The city received $28.6 million in ARP funds and already committed more than $4 million in city projects, and is in the midst of discussions on providing additional money to various city departments plus project requests from council members.
Safety Service Director Eddie Colbert told council the city will be sending questions back to the 52 community organizations that are applying for ARP grants to obtain detailed information about their proposals.
Colbert emphasized that the committee reviewing the applications does not see how some community group proposals fit criteria required by the federal government that will allow them to receive the funds. This is a second opportunity to clarify their proposals and better explain the projects.
Economic Action Group’s Nick Chretien told council it will take approximately three weeks for the requests for information to be returned to the city and another three weeks for them to be analyzed and vetted.
The Economic Action Group is a Youngstown-based organization hired by the city to help it review and analyze all ARP requests.
It will be after that time that the administration will submit the information to city council for it to determine which proposals to fund.
Councilman Todd Johnson, I-1st Ward, emphasized it is difficult to make decisions about spending the money because council has not been getting the whole story about spending,including all of the requests from city departments as well as the community proposals.
Johnson emphasized the city would have been looking at ways to pay for some items being requested by departments even if the ARP funds had not come into existence.
“We should be looking at the entire picture,” he said. “We do not have the whole picture. We are not in a fair position to make decisions about spending.”
Councilwoman Helen Rucker, D-at Large, added council in making these decisions has to look how these ARP choices will impact the city’s general fund budget over the next several years.
Councilman Andrew Herman, D-2nd Ward, emphasized officials must keep in mind that the ARP funds will not come again and their use should be transformational.

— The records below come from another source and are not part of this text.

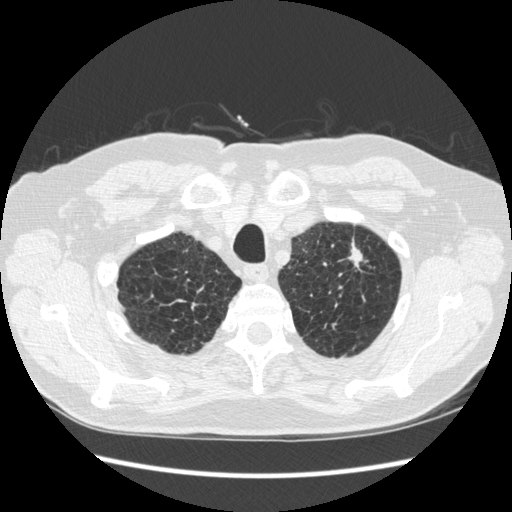
Axial slice from a low-dose chest CT screening exam; third screening round (two years after baseline); lung window (W 1500 / L -600 HU); 1.25 mm slice thickness; standard (soft-tissue) reconstruction kernel (STANDARD); 120 kVp. Male, age 70 years at enrolment. Former smoker at enrolment.
- Expert reader's lesion annotation, bounding box <324,230,378,295> (left, top, right, bottom; pixels).
- The screening reader recorded 2 non-calcified nodules or masses ≥4 mm on this exam (left upper lobe, right lower lobe); which of them this box marks is not recorded.
- Official screen result: positive, other.
- Later outcome: lung cancer diagnosed 92 days after this screen — squamous cell carcinoma, NOS, left upper lobe, moderately differentiated (G2), stage IA (AJCC 6th edition), 18 mm at pathology.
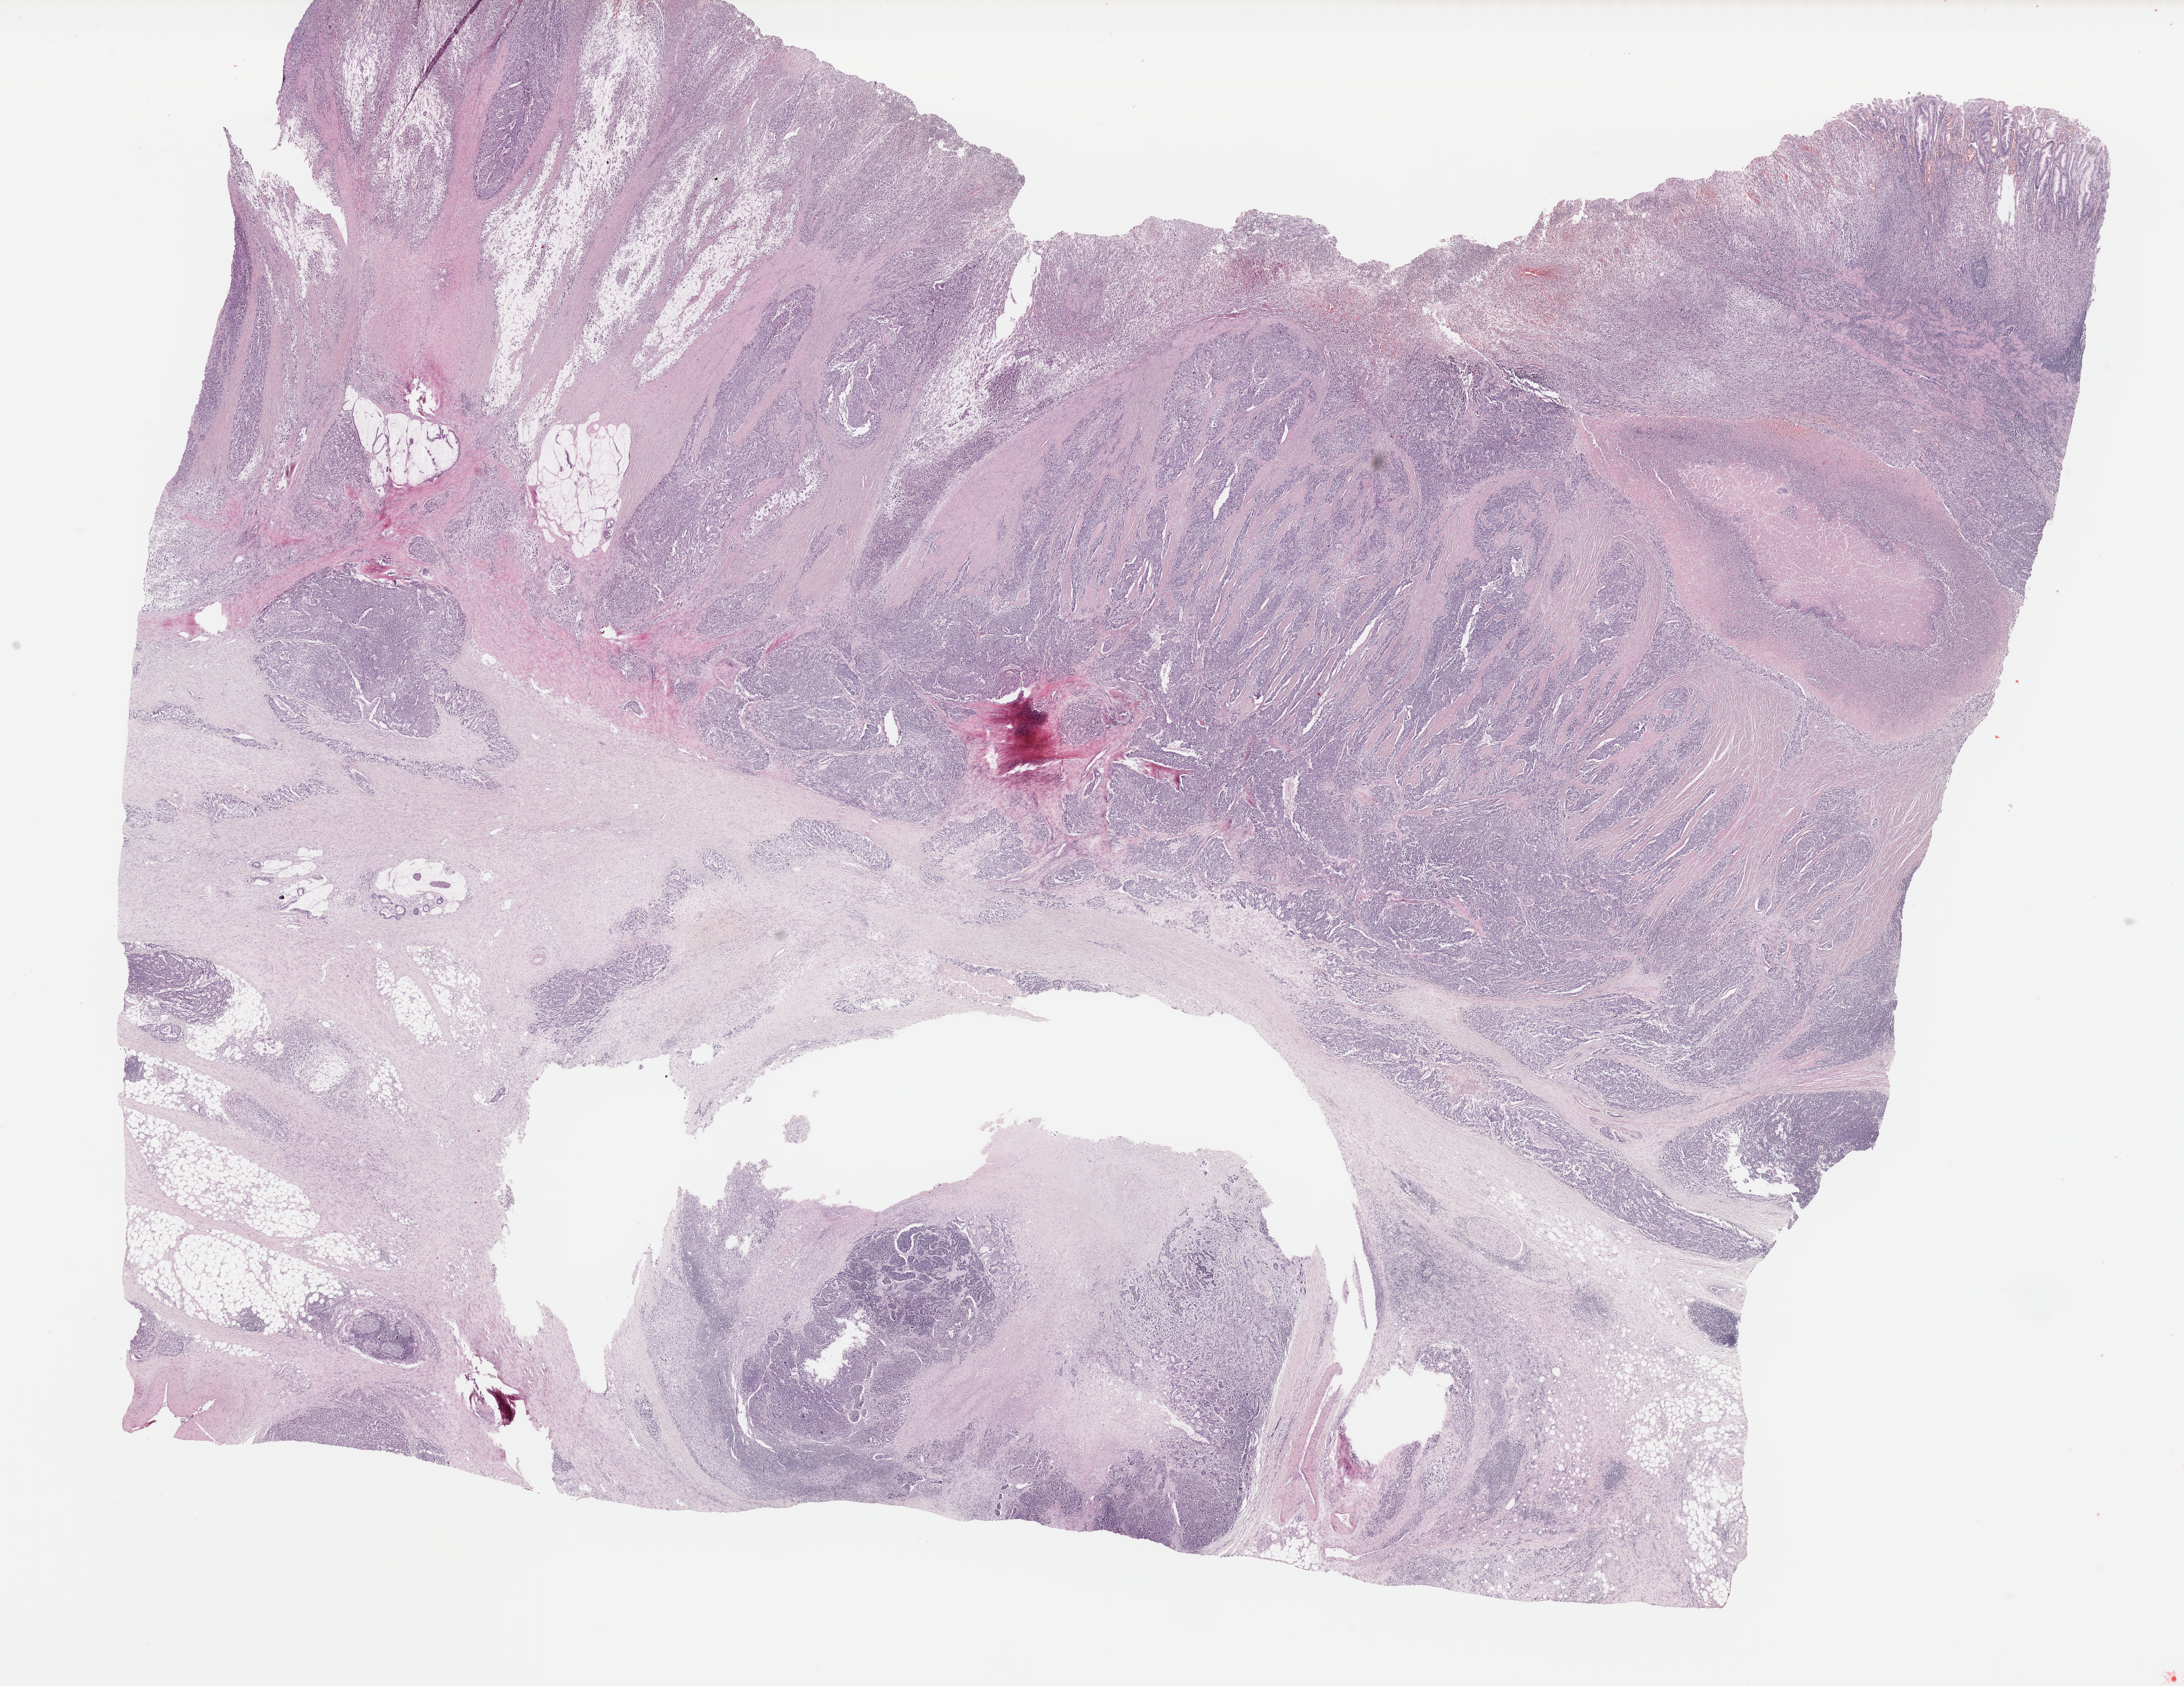
Whole-slide histology image, H&E — shown as a low-resolution overview of the whole scanned area (about 25.3 x 19.5 mm, slide scanned at 40x); formalin-fixed paraffin-embedded (FFPE) diagnostic section; primary tumour sample from the stomach. Male, age 53 years at initial diagnosis. Histologic grade: G3 (poorly differentiated).
* diagnosis: Carcinoma, diffuse type (body of stomach)
* AJCC pathologic stage: IIIA (7th edition)
* lymph nodes positive (case pathology): 11 of 22 examined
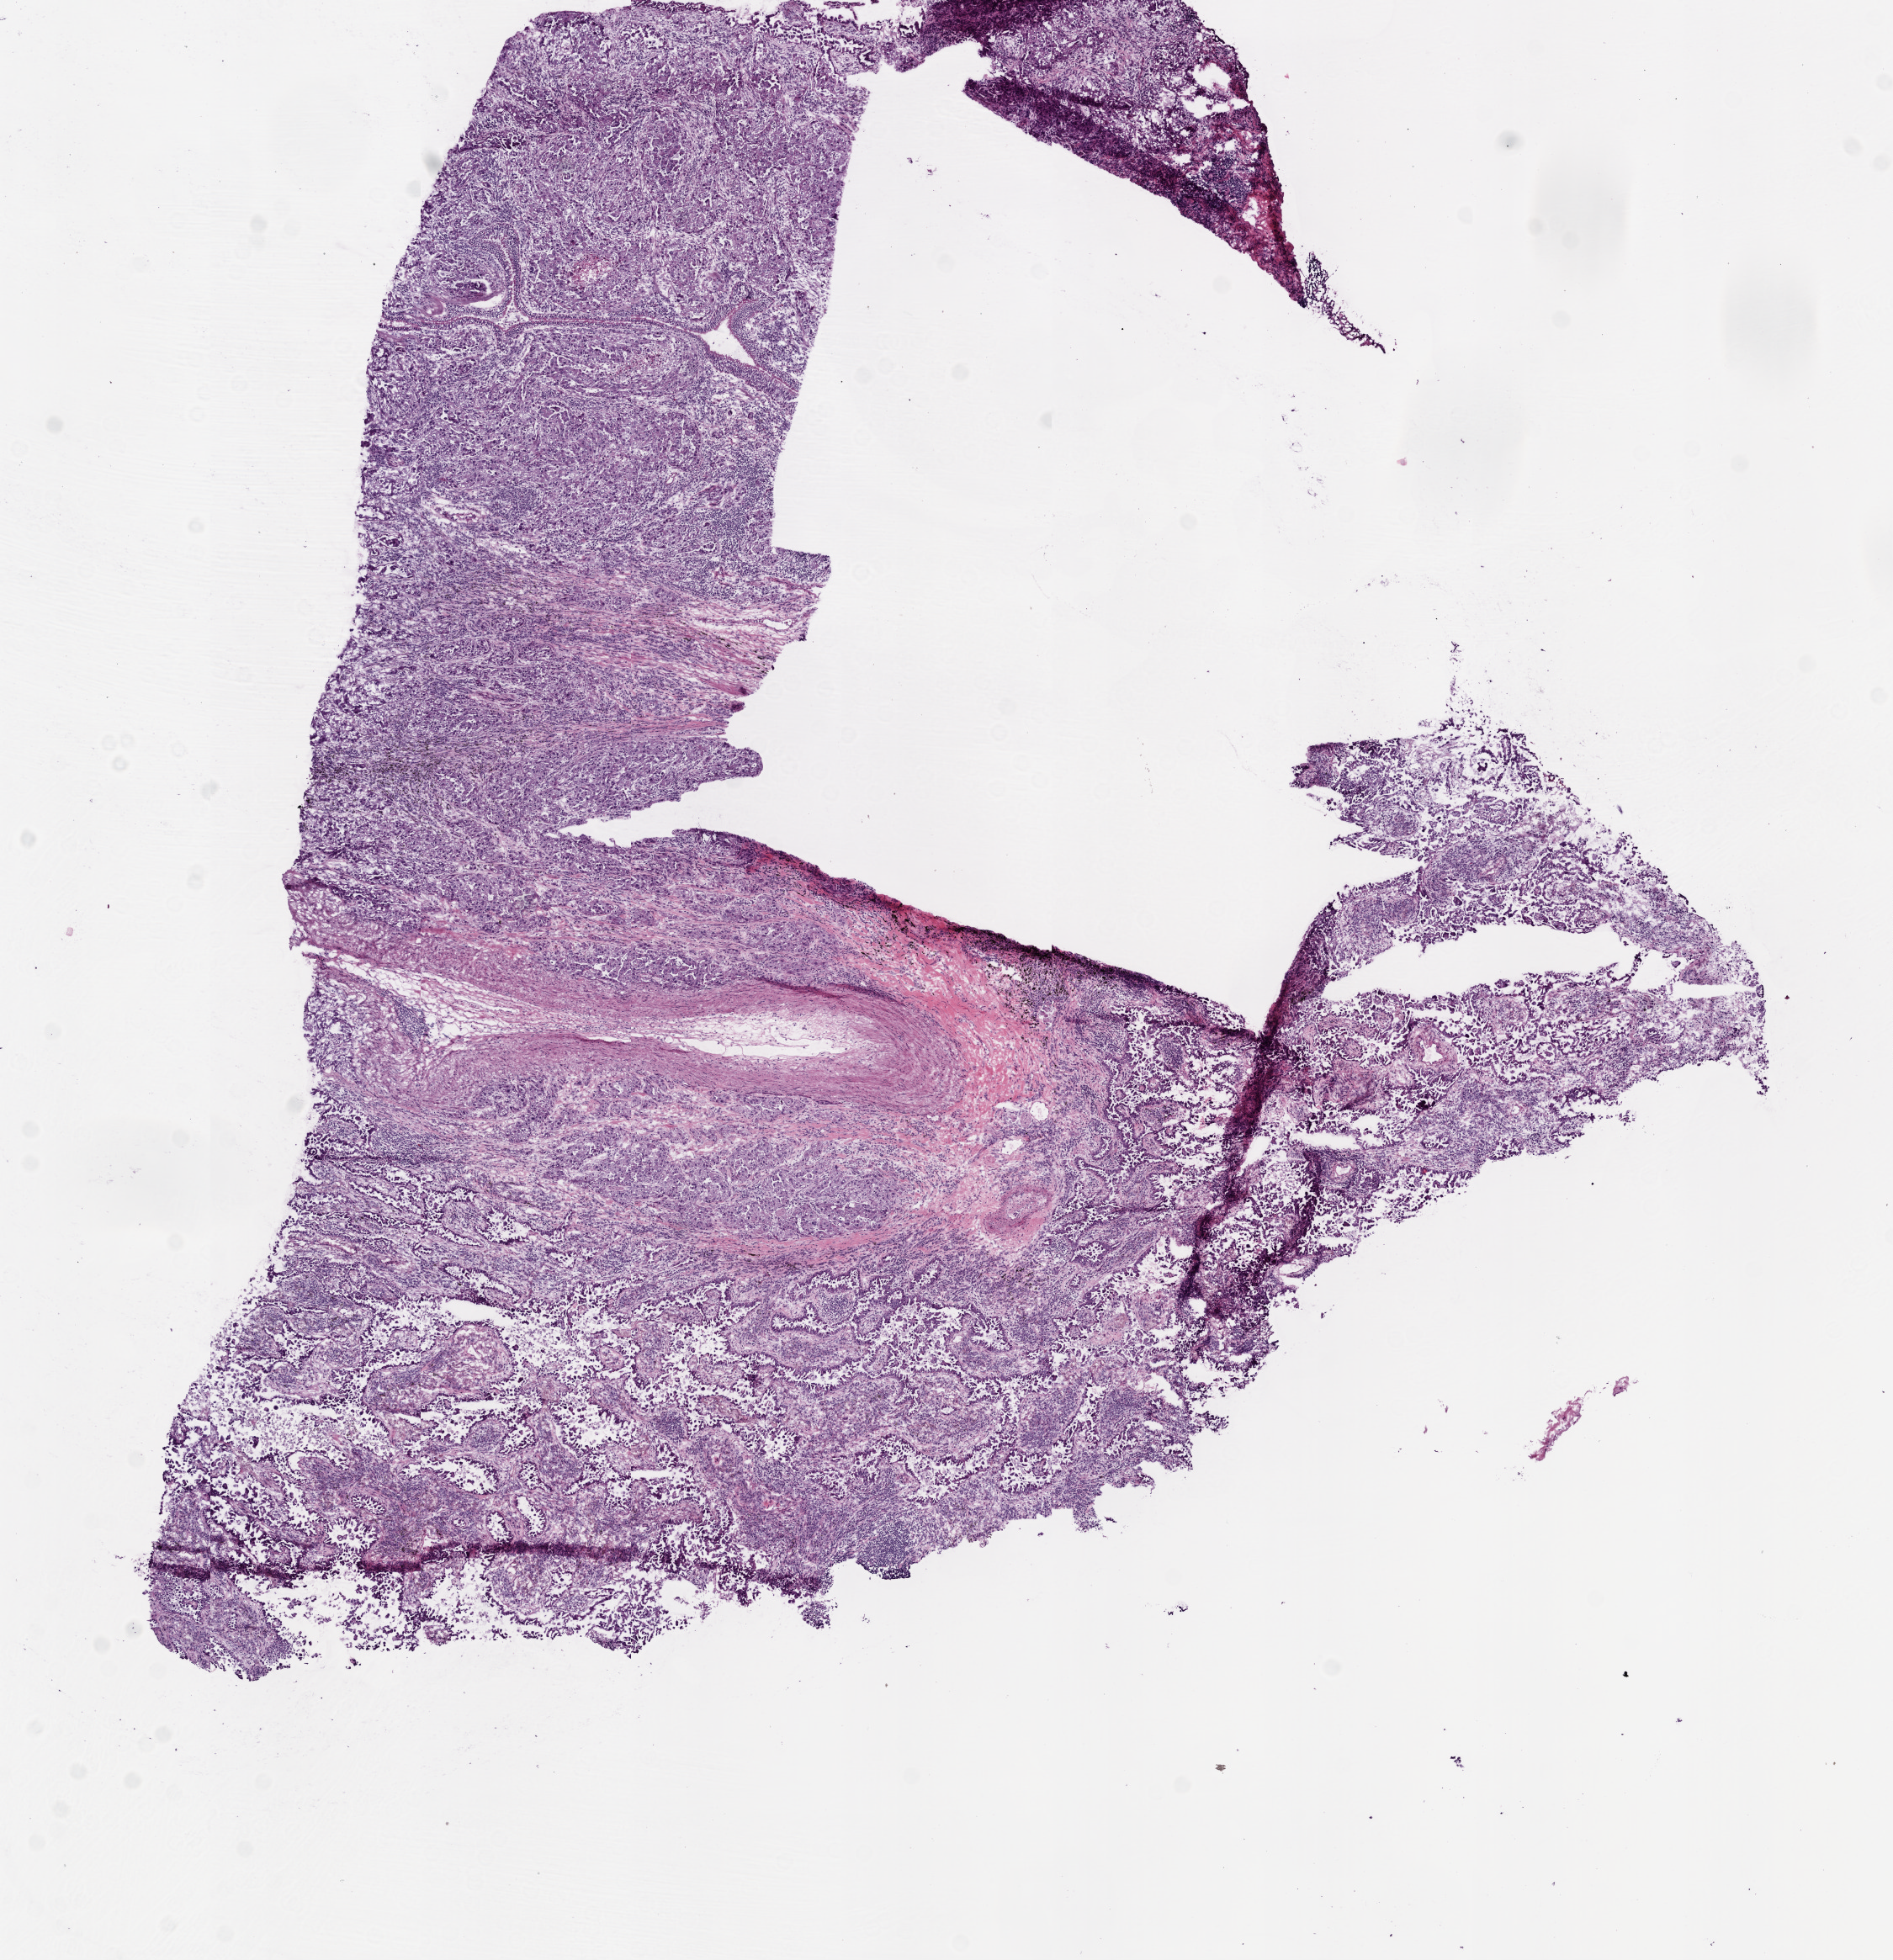
Hematoxylin and eosin (H&E) stained whole-slide image — shown as a low-resolution overview of the whole scanned area (about 9.0 x 9.3 mm, acquisition: 20x scan); frozen section; primary tumour sample from the lung. Male, age 62 years at initial diagnosis.
Pathologic diagnosis: Adenocarcinoma with mixed subtypes (upper lobe, lung).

“I do not believe purchasing of snow plows is transformational,” Herman said.
Council has approved using part of the ARP funds to buy five snow plows.
The city police department once again will review its requests to provide ARP funds for police equipment during a meeting at 4 p.m. today, in council’s caucus chamber. Officials also will discuss the purchase of a new fire truck through the use of a bond.
Council is scheduled to vote on $1 million to Trumbull Neighborhood Partnership’s emergency home repair program.
It also will be voting to provide $1 million for the 25 percent local match needed for a $4 million state grant for demolition projects that will be done by the Trumbull Land Bank.
It will vote to provide $500,000 for a local match of a $2 million grant for the remediation of the Warren gasification plant, which also will go to the Trumbull Land Bank.
Rucker emphasized there is no rush for council to approved any of the requests being made for the ARP funding, because there is not immediate deadlines to be met.